Quarante camionneurs mexicains ont récemment perdu leur droit de circuler sur les routes américaines en raison de leur maîtrise insuffisante de l’anglais.
Cette mesure découle d’un décret présidentiel appliqué en juin, qui exige que tous les conducteurs de véhicules commerciaux puissent comprendre et communiquer au minimum avec un anglais de base.
Selon un représentant de l’industrie du transport mexicaine, les contrôles ont principalement eu lieu au Texas, au Mississippi et en Arkansas.
Les camionneurs mis hors service risquent désormais des amendes pouvant aller jusqu’à 50,000$ US s’ils sont surpris à reprendre la route sans avoir amélioré leur niveau de langue.
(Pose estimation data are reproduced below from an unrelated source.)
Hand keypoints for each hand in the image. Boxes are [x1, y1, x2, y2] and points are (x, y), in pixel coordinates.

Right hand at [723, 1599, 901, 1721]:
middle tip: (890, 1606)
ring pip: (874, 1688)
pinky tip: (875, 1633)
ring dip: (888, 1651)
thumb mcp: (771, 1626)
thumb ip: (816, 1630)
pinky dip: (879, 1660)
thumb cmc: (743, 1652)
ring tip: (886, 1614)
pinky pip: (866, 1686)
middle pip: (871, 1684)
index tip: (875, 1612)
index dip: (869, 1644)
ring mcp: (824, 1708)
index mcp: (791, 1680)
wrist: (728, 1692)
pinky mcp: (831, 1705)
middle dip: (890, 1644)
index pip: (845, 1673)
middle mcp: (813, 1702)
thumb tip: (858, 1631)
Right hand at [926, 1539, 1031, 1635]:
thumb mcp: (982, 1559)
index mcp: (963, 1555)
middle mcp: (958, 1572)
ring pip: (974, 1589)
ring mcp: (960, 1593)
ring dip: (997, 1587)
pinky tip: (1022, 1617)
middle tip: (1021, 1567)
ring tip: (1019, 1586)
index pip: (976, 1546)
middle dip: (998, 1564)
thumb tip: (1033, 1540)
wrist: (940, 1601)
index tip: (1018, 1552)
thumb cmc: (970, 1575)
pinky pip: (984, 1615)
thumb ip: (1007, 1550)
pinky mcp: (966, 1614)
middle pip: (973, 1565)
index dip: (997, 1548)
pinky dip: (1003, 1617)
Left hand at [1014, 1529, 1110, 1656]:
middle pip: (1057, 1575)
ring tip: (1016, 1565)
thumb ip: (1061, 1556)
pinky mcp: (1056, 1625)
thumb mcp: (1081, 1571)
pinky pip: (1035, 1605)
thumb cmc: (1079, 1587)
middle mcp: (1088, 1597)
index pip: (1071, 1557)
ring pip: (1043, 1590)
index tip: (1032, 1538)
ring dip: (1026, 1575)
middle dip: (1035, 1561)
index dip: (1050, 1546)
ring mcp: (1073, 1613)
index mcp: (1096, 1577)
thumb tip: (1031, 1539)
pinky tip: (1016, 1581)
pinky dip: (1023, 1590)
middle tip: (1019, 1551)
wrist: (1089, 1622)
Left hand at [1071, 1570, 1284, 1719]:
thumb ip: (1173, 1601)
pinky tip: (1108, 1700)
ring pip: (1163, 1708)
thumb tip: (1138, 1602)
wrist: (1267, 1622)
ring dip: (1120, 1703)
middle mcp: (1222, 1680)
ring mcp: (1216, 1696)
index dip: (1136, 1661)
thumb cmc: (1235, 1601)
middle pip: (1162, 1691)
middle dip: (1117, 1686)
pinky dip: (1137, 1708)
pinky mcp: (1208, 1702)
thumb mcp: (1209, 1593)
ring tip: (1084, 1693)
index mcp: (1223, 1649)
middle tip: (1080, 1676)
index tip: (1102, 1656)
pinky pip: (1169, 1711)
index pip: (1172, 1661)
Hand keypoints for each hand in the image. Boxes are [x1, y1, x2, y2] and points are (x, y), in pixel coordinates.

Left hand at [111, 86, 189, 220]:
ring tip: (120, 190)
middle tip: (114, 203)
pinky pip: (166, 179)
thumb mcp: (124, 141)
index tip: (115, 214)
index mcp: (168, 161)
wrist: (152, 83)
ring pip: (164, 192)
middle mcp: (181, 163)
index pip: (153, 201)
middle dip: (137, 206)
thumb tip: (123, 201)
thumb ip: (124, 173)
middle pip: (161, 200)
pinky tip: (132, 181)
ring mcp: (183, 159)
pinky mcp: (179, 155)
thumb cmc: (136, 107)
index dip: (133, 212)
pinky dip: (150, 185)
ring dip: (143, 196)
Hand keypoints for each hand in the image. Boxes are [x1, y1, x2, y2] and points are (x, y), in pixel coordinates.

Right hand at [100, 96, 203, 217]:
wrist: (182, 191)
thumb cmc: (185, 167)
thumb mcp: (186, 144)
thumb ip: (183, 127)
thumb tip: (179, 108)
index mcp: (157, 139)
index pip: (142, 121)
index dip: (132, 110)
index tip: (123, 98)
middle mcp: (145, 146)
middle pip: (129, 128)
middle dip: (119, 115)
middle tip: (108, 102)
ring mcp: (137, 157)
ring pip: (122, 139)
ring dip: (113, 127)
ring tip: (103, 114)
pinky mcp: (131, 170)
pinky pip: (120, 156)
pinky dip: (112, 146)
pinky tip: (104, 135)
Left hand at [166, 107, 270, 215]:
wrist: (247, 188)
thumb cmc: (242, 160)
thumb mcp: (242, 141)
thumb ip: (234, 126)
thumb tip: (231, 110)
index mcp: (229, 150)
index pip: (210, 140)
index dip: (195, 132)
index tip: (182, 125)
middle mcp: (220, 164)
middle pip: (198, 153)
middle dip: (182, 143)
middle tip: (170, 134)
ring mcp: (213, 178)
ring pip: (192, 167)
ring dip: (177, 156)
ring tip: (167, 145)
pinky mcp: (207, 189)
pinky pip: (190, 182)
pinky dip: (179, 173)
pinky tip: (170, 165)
Bien que la loi sur la compétence linguistique existe depuis longtemps, son application rigoureuse est récente, et elle suscite des réactions diverses des deux côtés de la frontière.
On estime qu’environ 80,000 camionneurs mexicains traversent chaque jour vers les États-Unis, dont près de 70% ne maîtriseraient pas suffisamment l’anglais pour répondre aux exigences de base. Si une grande partie d’entre eux devait être retirée du réseau routier, cela pourrait engendrer des perturbations majeures dans la chaîne d’approvisionnement et nuire au commerce.
La mesure, bien qu’elle vise une meilleure sécurité, soulève donc des inquiétudes économiques, notamment dans les secteurs dépendants du transport transfrontalier, spécialement du côté du Mexique. Plusieurs voix s’élèvent pour demander un encadrement plus progressif, voire un accompagnement linguistique, afin d’éviter un impact trop brutal sur l’industrie.
Pas de cas signalé au Québec, mais la vigilance est de mise
Au Québec, aucune mise hors service de camionneurs n’a été signalée à ce jour, selon l’Association du camionnage du Québec (ACQ). L’ACQ recommande néanmoins aux transporteurs d’évaluer le niveau d’anglais de leurs chauffeurs avant tout départ vers les États-Unis. Cette préparation, qui fait partie des bonnes pratiques, permet de réduire considérablement le stress et d’éviter les mauvaises surprises.
Un minimum de vocabulaire est requis, notamment pour répondre à des questions sur la cargaison, l’origine et la destination du voyage, ou encore pour comprendre les directives en cas d’inspection. Être capable de lire et comprendre la signalisation routière est également essentiel, et même si cela semble aller de soi, une petite révision ne peut qu’être bénéfique.